Seit zwei Jahren werden wir täglich mit verzerrten Statistiken bombardiert. Die Medien gebärden sich wie Propagandisten der Regierung und werden von einem grossen Chor unkritischer Mitläufer unterstützt. Dreissig Jahre praktische Tätigkeit im Gesundheitswesen erlaubten es mir, immer wieder verlässliche Fakten zu finden und daraus plausible Zusammenhänge abzuleiten. Denn auch wenn die Daten bis zur Unkenntlichkeit verzerrt und manipuliert dargestellt wurden, das darunterliegende Datenmaterial blieb in der Regel zugänglich und erlaubte den unverstellten Blick auf die Dinge. Nicht selten konnten aufgrund der Originaldaten Verdrehungen nachgewiesen werden.

Im Internet tauchten plötzlich Faktenchecker auf. Liest man deren Blogs mit zeitlichem Abstand, werden ihre  Behauptungen und grotesken Fehleinschätzungen offensichtlich und zuweilen amüsant.

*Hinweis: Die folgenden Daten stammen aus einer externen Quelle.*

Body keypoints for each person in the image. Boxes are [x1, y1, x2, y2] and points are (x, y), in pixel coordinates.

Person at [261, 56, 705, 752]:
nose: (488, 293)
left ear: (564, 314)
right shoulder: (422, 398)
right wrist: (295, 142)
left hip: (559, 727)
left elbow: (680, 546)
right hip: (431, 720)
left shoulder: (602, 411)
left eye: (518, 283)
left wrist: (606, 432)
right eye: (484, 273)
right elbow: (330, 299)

Bereits 2020 war es systematisch möglich, Scharlatane von seriösen Warnern zu unterscheiden. Es genügte ein Blick in die jeweilige Biografie. Wer auf dem betreffenden Fachgebiet einen Nobelpreis vorzuweisen hatte (Prof. Levitt), wer der meistzitierte Gesundheitsstatiker der Welt war (Prof. Ioannidis) oder wer für seine langjährige Tätigkeit als Infektiologe mit Preisen geehrt worden war (Prof. Bhakdi), hätte es verdient, zumindest ernst genommen zu werden. Ernster als die jungen, nahezu unbekannten Vertreter ihres Faches.

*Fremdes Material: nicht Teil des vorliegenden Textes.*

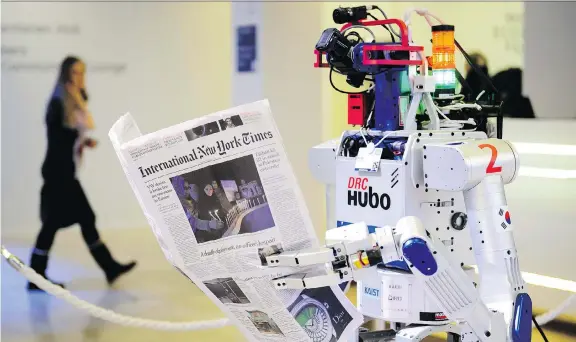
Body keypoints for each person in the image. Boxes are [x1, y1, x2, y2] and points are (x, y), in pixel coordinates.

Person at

Zudem können auch hier, zwei Jahre später, die Prognosen verschiedenster Stimmen auf ihre Stichhaltigkeit überprüft werden. Und es erstaunt nicht wirklich, dass die Erfahreneren in der Regel zutreffendere Prognosen formulierten. So versprach Marcel Salathé im Juli 2020 im Hinblick auf den Impfstoff in der Zeitung «Blick» eine Herdenimmunität, die es aus infektiologischen Gründen gar nicht geben konnte (so Prof. em. Pietro Vernazza, Infektiologe, im Frühling 2021) und die sich dann auch nie eingestellt hat.1

Wahrheit liess sich erahnen

Die gute Nachricht lautet: Die Wahrheit, soweit sie zugänglich war, liess sich gestützt auf viele Quellen zumindest erahnen. Vor allem liessen sich harte Fakten von nebulösen Spekulationen trennen. Neu war allerdings, dass wer für die Wahrheit einstand, geächtet, verfolgt und ökonomisch vernichtet werden konnte. In dieser Situation hilft der Glaube, das Wissen, dass man nicht dem unbeständigen Urteil seiner Mitmenschen verpflichtet ist, sondern einzig Gott.

Wer den Hang des Menschen zur Verfolgung Andersgläubiger und -denkender kennt, war zu Beginn der Pandemie gewappnet, Diffamierung in Kauf zu nehmen. Vor allem war er sich bewusst, dass die als Wissenschaftler und Kritiker erlebte Ausgrenzung, so schockierend sie war, im Vergleich zu früheren Ereignissen dieser Art immer noch sehr harmlos war. Und nicht selten drehten sich die Attacken auch in ihr Gegenteil. Als beispielsweise der Privatdozent Dr. Althaus via Twitter den Rechtsdienst der Uni Luzern gegen ein Corona-kritisches Buch von mir und meinem Kollegen Dr. Werner Widmer in Stellung bringen wollte, erwies sich das als hilfreiche Werbekampagne. Das Buch fristete im Herbst 2020, von allen angefragten Verlagen abgelehnt, als frei zugängliches PDF ein kümmerliches Dasein.2 Erst der übertriebene Aufschrei verhalf dem Buch zu grosser Aufmerksamkeit bei Publikum und Medien.

1    Nicola von Lutterotti, Die Impf-Euphorie trübte den kritischen Blick, NZZ, 30.9.2022.